Estimated Time: 30 minutes


What is a coronavirus? - Elizabeth Cox


Read & Evaluate:

To complete this activity, read the following information and then evaluate the statements below.

Mutations involve changes to the sequence of an organism’s genetic code. As you have learned, viruses typically mutate more rapidly than human cells do. This is because human cells have mechanisms to proofread the genome and also mechanisms to repair a sequence if an error is detected. Mutations can vary in severity from having zero consequence to majorly altering a protein and its function. Mutations can involve the substitution of one DNA base to another, a G for an A for instance. Or mutations can involve the insertion of additional DNA bases or the deletion of existing DNA bases. Once a mutation occurs, if it changes the function of a resulting protein, a virus or organism is then changed. Because cells and viruses interact with the environment or surrounding cells, this change is either going to give the mutated cell or virus an advantage, allowing it to thrive more easily in its environment, or will make it disadvantaged, making it more difficult to survive. This is a process called natural selection. If the mutation confers an advantage, the mutated sequence then spreads within a population and if the mutation confers a disadvantage, the mutated sequence dies out.

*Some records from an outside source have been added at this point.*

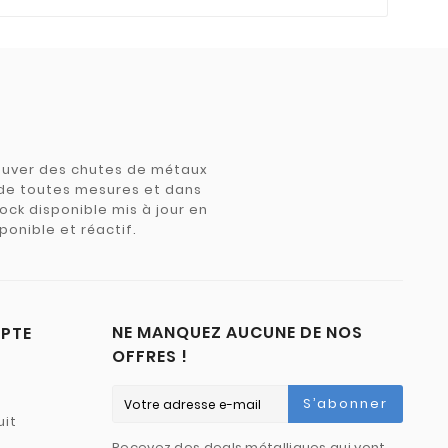
trouver des chutes de métaux
e de toutes mesures et dans
tock disponible mis à jour en
ponible et réactif.
NE MANQUEZ AUCUNE DE NOS
PTE
OFFRES !
S’abonner
uit
Recevez des deals métalliques qui vont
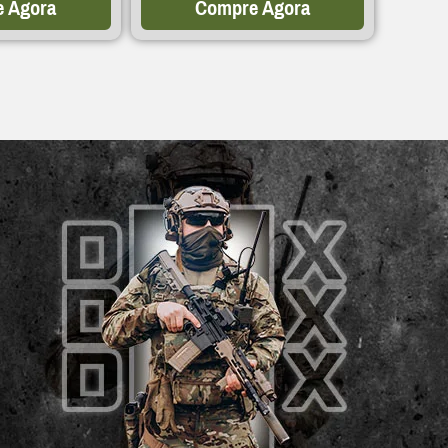
 Agora
Compre Agora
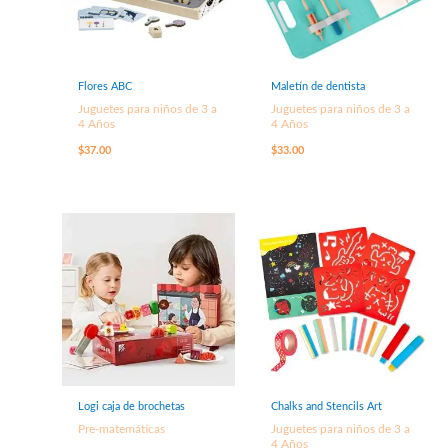
Flores ABC
Maletín de dentista
Juguetes para niños de 3 a
Juguetes para niños de 3 a
4 Años
4 Años
$
37.00
$
33.00
Logi caja de brochetas
Chalks and Stencils Art
Pre-matemáticas
Juguetes para niños de 3 a
4 Años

Consider the following scenarios (actual or hypothetical) and decide if the mutation in SARS-CoV-2 virus will be detected in an increasing portion of the population of viruses or will not be detected. Explain your answer choice.

  1. A mutation in the gene coding for the SARS-CoV-2 capsid proteins. The mutated proteins prevent the capsid from forming.
  2. A mutation in the gene coding for the spike protein responsible for recognizing the ACE2 receptor on the host cell. This mutation changes the spike proteins slightly so that they interact more loosely with the ACE2 receptors.
  3. A second mutation in the gene coding for the spike protein responsible for recognizing the ACE2 receptor on the host cell. This mutation makes the spike proteins a different completely different shape.
  4. A mutation in the gene that codes for the enzyme that copies the RNA genome of SARS-CoV-2. The mutation causes the enzyme to work at a faster rate.
  5. A mutation in the SARS-CoV-2 RNA genome that changes the RNA molecule so that the ribosomes no longer recognize it.

Reflect & Discuss :

  1. Why are RNA viruses more likely to mutate than those that have genomes made of DNA?
  2. What would happen if a virus that infects humans mutates and becomes more deadly to people? Would this virus continue to be a threat to the human population?